§ Text for analysis
Most cases of shingles clear up within a couple of weeks. Sometimes, though, shingles can leave behind permanent nerve damage, called postherpetic neuralgia. The good news about shingles is that once it clears up, it’s usually gone for good. But the pain, and nerve damage it causes, can sometimes linger. If you’ve had shingles and your pain isn’t subsiding or your rash isn’t clearing up, call your doctor. To avoid getting shingles, stay away from anyone who has either shingles or chickenpox, especially if you’ve never had chickenpox before. And get vaccinated against the varicella-zoster virus if you’re over age 60.

Diagnosis

Shingles can often be diagnosed by your doctor based upon the distinctive appearance and distribution of the characteristic shingles rash. A painful, blistering rash that is localized to defined dermatomes is a sign highly suggestive of shingles. Blood work or other testing is usually not necessary. Diagnosing shingles before the appearance of the rash or in cases of zoster sine herpete (zoster without rash) can be challenging. In cases where the diagnosis is unclear, laboratory tests are available to help confirm the diagnosis. Depending on the clinical situation, testing can be done using either blood work (to detect antibodies to the varicella-zoster virus) or by specialized testing of skin lesion samples.

Treatment

There is no cure for shingles, but antiviral medicine may relieve the symptoms and help prevent complications. See your doctor for a prescription of antiviral medicines as soon as possible after symptoms develop. Treatment should be started within 3 days of the shingles rash appearing.

If you are pregnant, talk to your doctor about whether antivirals are right for you.

Over-the counter medicines, such as paracetamol and non-steroidal anti-inflammatories, can be used for pain relief. If over-the-counter medicines are not controlling your pain, your doctor may prescribe other medicines.

§ Tasks for this exercise
1. Rewrite the shingles passage starting with the words "Shingles can often" and ending after "skin lesion samples.", swapping "dermatomes" for "skin regions".
2. Extend the shingles passage with new text that begins right after its final sentence.

§ Provided material
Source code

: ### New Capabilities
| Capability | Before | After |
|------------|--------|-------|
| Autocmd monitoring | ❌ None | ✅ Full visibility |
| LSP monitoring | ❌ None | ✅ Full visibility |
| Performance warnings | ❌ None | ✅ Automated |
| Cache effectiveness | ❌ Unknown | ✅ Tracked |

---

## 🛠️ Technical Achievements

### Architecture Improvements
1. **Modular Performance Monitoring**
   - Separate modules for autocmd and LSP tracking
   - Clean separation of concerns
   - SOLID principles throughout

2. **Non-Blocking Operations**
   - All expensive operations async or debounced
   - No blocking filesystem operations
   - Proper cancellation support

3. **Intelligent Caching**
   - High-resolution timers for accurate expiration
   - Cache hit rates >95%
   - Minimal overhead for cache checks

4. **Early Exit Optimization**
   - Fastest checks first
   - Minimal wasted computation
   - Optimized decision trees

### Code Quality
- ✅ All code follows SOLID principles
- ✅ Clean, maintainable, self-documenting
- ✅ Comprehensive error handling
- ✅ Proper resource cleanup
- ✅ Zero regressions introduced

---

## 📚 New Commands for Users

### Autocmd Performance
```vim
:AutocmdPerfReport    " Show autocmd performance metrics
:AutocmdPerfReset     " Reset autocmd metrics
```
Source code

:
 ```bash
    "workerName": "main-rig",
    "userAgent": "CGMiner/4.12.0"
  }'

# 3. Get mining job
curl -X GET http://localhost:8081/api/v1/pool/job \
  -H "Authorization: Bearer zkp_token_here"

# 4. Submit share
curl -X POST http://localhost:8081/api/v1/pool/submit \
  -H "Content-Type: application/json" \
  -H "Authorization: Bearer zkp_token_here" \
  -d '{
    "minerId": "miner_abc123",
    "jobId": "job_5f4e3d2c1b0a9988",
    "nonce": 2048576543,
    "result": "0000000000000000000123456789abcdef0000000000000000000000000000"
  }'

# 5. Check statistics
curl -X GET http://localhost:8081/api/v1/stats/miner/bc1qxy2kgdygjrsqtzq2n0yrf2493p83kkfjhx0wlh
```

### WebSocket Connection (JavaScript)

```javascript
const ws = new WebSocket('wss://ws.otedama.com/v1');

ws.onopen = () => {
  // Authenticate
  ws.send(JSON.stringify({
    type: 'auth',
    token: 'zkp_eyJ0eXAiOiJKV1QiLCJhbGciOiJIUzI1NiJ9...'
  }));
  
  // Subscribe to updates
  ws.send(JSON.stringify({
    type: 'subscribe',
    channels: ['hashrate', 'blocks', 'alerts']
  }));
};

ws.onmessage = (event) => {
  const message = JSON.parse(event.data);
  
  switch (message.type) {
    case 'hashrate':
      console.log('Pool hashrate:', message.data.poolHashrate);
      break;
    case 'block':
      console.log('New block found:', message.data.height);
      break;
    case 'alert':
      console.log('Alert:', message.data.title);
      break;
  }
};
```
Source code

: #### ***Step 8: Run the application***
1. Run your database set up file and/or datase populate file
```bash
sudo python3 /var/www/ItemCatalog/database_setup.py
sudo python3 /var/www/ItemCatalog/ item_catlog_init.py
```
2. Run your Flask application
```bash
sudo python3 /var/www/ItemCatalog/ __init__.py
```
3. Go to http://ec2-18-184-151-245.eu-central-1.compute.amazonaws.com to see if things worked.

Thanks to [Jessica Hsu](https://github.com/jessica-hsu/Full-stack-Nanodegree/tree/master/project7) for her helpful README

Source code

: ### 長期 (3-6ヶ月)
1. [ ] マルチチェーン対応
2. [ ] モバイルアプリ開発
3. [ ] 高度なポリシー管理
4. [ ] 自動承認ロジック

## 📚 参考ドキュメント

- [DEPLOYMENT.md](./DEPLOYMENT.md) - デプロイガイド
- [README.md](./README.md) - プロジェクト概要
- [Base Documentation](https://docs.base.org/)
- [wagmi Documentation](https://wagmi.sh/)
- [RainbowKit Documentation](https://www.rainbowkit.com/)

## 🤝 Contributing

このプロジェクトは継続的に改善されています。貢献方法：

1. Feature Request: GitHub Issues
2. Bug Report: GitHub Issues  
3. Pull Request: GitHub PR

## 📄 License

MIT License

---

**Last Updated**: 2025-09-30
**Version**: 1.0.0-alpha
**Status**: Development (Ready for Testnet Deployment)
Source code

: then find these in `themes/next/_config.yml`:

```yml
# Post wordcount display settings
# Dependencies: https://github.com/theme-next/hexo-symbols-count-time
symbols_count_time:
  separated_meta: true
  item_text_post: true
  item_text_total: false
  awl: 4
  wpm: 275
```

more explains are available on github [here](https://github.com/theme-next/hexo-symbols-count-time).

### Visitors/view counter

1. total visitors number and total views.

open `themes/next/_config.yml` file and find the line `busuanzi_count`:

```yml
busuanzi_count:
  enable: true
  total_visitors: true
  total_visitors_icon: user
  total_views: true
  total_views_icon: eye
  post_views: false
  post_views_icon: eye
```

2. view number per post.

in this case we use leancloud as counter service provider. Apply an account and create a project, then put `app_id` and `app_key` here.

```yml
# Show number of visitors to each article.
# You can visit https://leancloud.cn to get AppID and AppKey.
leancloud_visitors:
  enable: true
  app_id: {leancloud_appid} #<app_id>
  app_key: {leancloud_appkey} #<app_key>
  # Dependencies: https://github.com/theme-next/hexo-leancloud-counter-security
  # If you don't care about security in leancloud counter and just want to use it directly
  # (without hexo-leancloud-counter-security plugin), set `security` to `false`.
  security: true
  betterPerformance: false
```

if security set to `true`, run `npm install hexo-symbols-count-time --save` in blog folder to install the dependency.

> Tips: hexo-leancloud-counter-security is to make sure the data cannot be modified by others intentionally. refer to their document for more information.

§ Answers by item
1.
Shingles can often be diagnosed by your doctor based upon the distinctive appearance and distribution of the characteristic shingles rash. A painful, blistering rash that is localized to defined skin regions is a sign highly suggestive of shingles. Blood work or other testing is usually not necessary. Diagnosing shingles before the appearance of the rash or in cases of zoster sine herpete (zoster without rash) can be challenging. In cases where the diagnosis is unclear, laboratory tests are available to help confirm the diagnosis. Depending on the clinical situation, testing can be done using either blood work (to detect antibodies to the varicella-zoster virus) or by specialized testing of skin lesion samples.

2.
There are several things you can do to help manage the condition. They include the following.

  • Try to keep the rash dry and clean.
  • Cover the rash if possible to avoid spreading the virus to others. Use a non-stick dressing. Do not use antibiotic creams or sticking plasters on the blisters since they may slow down the healing process.
  • Try not to scratch the rash. Scratching may cause infection and scarring of the blisters.
  • After a bath or shower, gently pat yourself dry with a clean towel. Do not rub or use the towel to scratch yourself and do not share towels.
  • Wear loose cotton clothes around the parts of the body that are affected.
  • Cool compresses, baths or ice packs may help with the discomfort. Do not apply ice packs directly to the skin. Wrap the ice pack in a light towel and place it gently over the dressing. Wash the towel in hot water after use.
  • If the blisters are open, applying creams or gels is not recommended because they might increase the risk of a secondary bacterial infection.
  • Avoid contact with people who may be more at risk, such as pregnant women who are not immune to chickenpox, people who have a weak immune system and babies less than one month old.
  • Do not share towels, play contact sports, or go swimming. Wash your hands often.

Prevention

Two vaccines are available in the United States to reduce your chance of developing shingles and postherpetic neuralgia. One vaccine, Zostavax®, has been available since 2006. The second vaccine, Shingrix®, has been available since 2017. Shingrix is recommended as the preferred vaccine by the Advisory Committee on Immunization Practices, a group of medical and public health experts.

Shingrix® (recombinant zoster vaccine) is given as a two-dose shot in the upper arm. You should receive the second dose (shot) two to six months after receiving the first. Shingrix has been shown to be more than 90% effective in preventing shingles and postherpetic neuralgia. Its effectiveness remains above 85% for at least four years after receiving the vaccine.

Due to high levels of demand for the Shingrix vaccine and a supply shortage, the vaccine manufacturer is managing the timing and distribution of the vaccine throughout the United States. It plans to continue to manage the availability of the vaccine and hopes to make available the same or increased number of doses and to shorten the wait time for delivery this year (2020).